* [Problem to solve] Whenever a line below includes the string "activity", show it.

(Source texts of formatted documents)
——————————
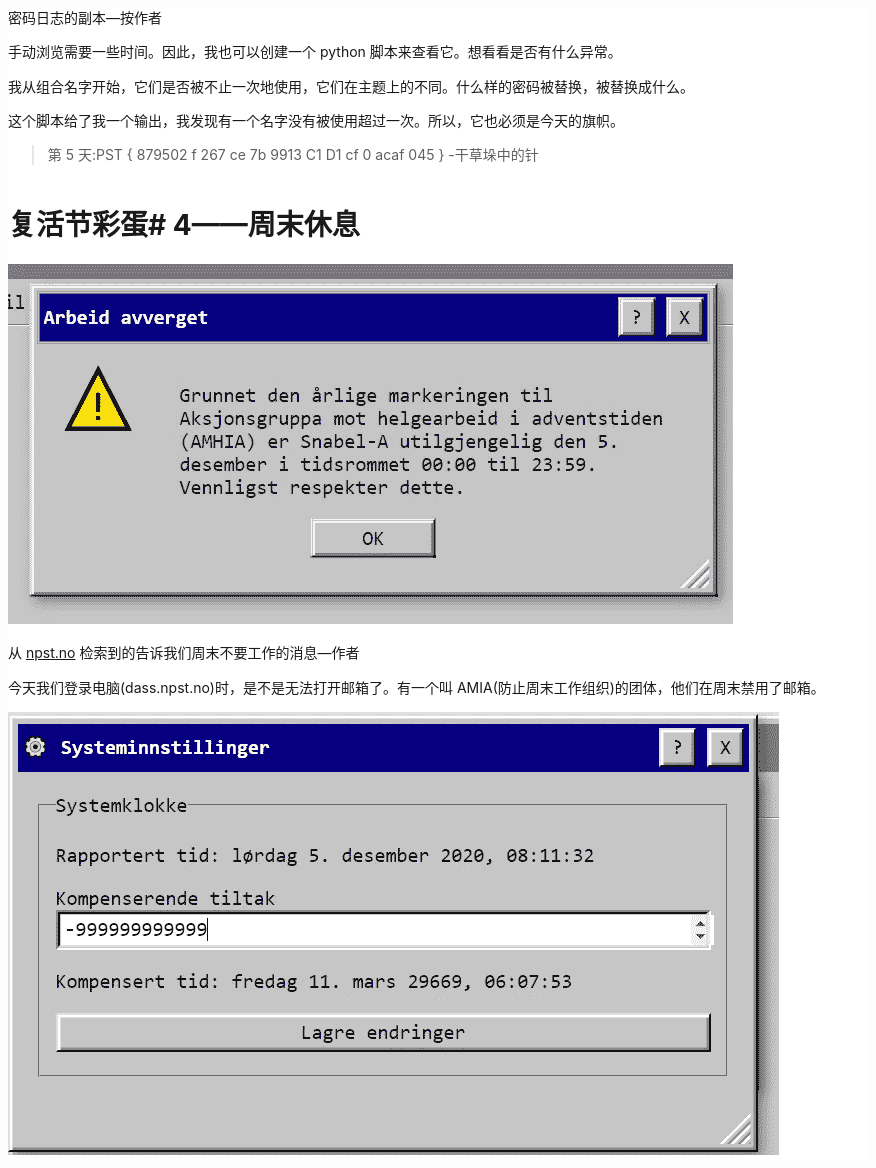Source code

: 密码日志的副本—按作者

手动浏览需要一些时间。因此，我也可以创建一个 python 脚本来查看它。想看看是否有什么异常。

我从组合名字开始，它们是否被不止一次地使用，它们在主题上的不同。什么样的密码被替换，被替换成什么。

这个脚本给了我一个输出，我发现有一个名字没有被使用超过一次。所以，它也必须是今天的旗帜。

> 第 5 天:PST { 879502 f 267 ce 7b 9913 C1 D1 cf 0 acaf 045 }
> -干草垛中的针

# 复活节彩蛋# 4——周末休息

![](img/b19eface096590c7abf44c2c4722c833.png)

从 [npst.no](http://npst.no) 检索到的告诉我们周末不要工作的消息—作者

今天我们登录电脑(dass.npst.no)时，是不是无法打开邮箱了。有一个叫 AMIA(防止周末工作组织)的团体，他们在周末禁用了邮箱。

![](img/3e5fba0af176b23c83777cb25a98729f.png)

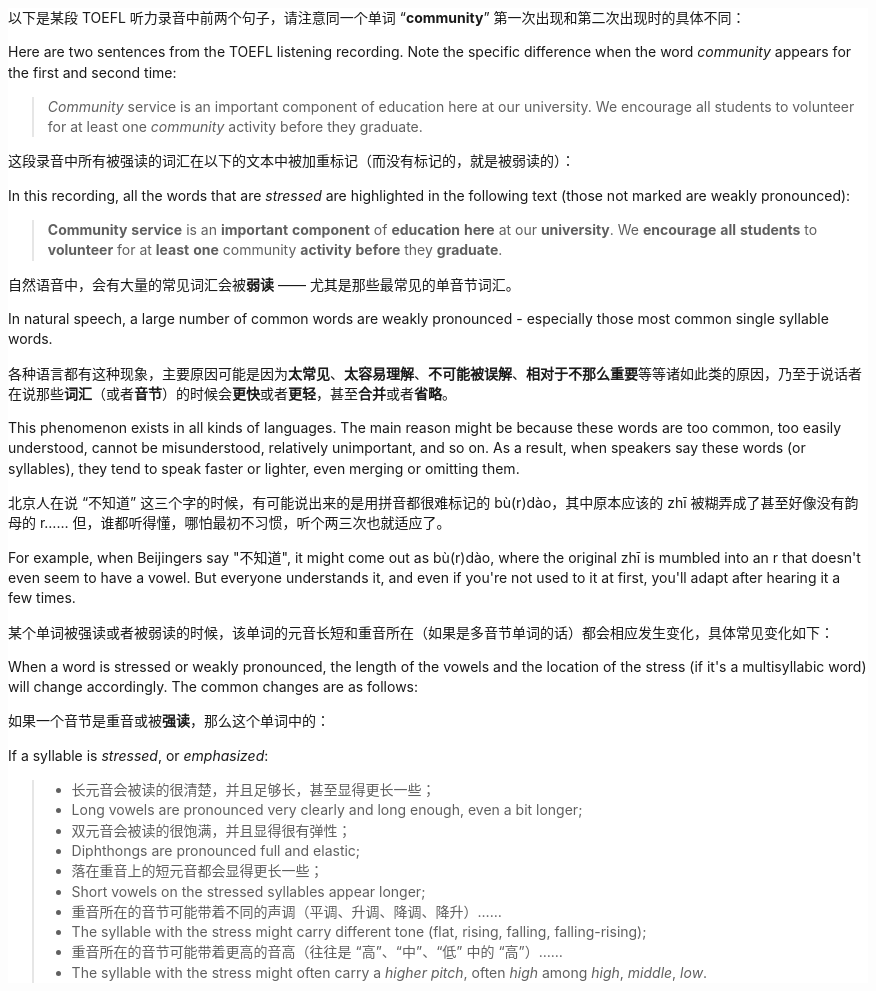 以下是某段 TOEFL 听力录音中前两个句子，请注意同一个单词 “**community**” 第一次出现和第二次出现时的具体不同：

Here are two sentences from the TOEFL listening recording. Note the specific difference when the word *community* appears for the first and second time:

> *Community* service is an important component of education here at our university. We encourage all students to volunteer for at least one *community* activity before they graduate.

<audio controls><source src="/audios/toefl-sampe-01.mp3" type="audio/mpeg">Your browser does not support the audio element.</source></audio>

这段录音中所有被强读的词汇在以下的文本中被加重标记（而没有标记的，就是被弱读的）：

In this recording, all the words that are *stressed* are highlighted in the following text (those not marked are weakly pronounced):

> **Community** **service** is an **important** **component** of **education** **here** at our **university**. We **encourage** **all** **students** to **volunteer** for at **least** **one** community **activity** **before** they **graduate**.

自然语音中，会有大量的常见词汇会被**弱读** —— 尤其是那些最常见的单音节词汇。

In natural speech, a large number of common words are weakly pronounced - especially those most common single syllable words.

各种语言都有这种现象，主要原因可能是因为**太常见**、**太容易理解**、**不可能被误解**、**相对于不那么重要**等等诸如此类的原因，乃至于说话者在说那些**词汇**（或者**音节**）的时候会**更快**或者**更轻**，甚至**合并**或者**省略**。

This phenomenon exists in all kinds of languages. The main reason might be because these words are too common, too easily understood, cannot be misunderstood, relatively unimportant, and so on. As a result, when speakers say these words (or syllables), they tend to speak faster or lighter, even merging or omitting them.

北京人在说 “不知道” 这三个字的时候，有可能说出来的是用拼音都很难标记的 <span class="pho">bù(r)dào</span>，其中原本应该的 <span class="pho">zhī</span> 被糊弄成了甚至好像没有韵母的 <span class="pho">r</span>…… 但，谁都听得懂，哪怕最初不习惯，听个两三次也就适应了。

For example, when Beijingers say "不知道", it might come out as <span class="pho">bù(r)dào</span>, where the original <span class="pho">zhī</span> is mumbled into an <span class="pho">r</span> that doesn't even seem to have a vowel. But everyone understands it, and even if you're not used to it at first, you'll adapt after hearing it a few times.

某个单词被强读或者被弱读的时候，该单词的元音长短和重音所在（如果是多音节单词的话）都会相应发生变化，具体常见变化如下：

When a word is stressed or weakly pronounced, the length of the vowels and the location of the stress (if it's a multisyllabic word) will change accordingly. The common changes are as follows:

如果一个音节是重音或被**强读**，那么这个单词中的：

If a syllable is *stressed*, or *emphasized*:

> * 长元音会被读的很清楚，并且足够长，甚至显得更长一些；
> * Long vowels are pronounced very clearly and long enough, even a bit longer;
> * 双元音会被读的很饱满，并且显得很有弹性；
> * Diphthongs are pronounced full and elastic;
> * 落在重音上的短元音都会显得更长一些；
> * Short vowels on the stressed syllables appear longer;
> * 重音所在的音节可能带着不同的声调（平调、升调、降调、降升）……
> * The syllable with the stress might carry different tone (flat, rising, falling, falling-rising);
> * 重音所在的音节可能带着更高的音高（往往是 “高”、“中”、“低” 中的 “高”）……
> * The syllable with the stress might often carry a *higher pitch*, often *high* among *high*, *middle*, *low*.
——————————
* [Task solution]
> *Community* service is an important component of education here at our university. We encourage all students to volunteer for at least one *community* activity before they graduate.
> **Community** **service** is an **important** **component** of **education** **here** at our **university**. We **encourage** **all** **students** to **volunteer** for at **least** **one** community **activity** **before** they **graduate**.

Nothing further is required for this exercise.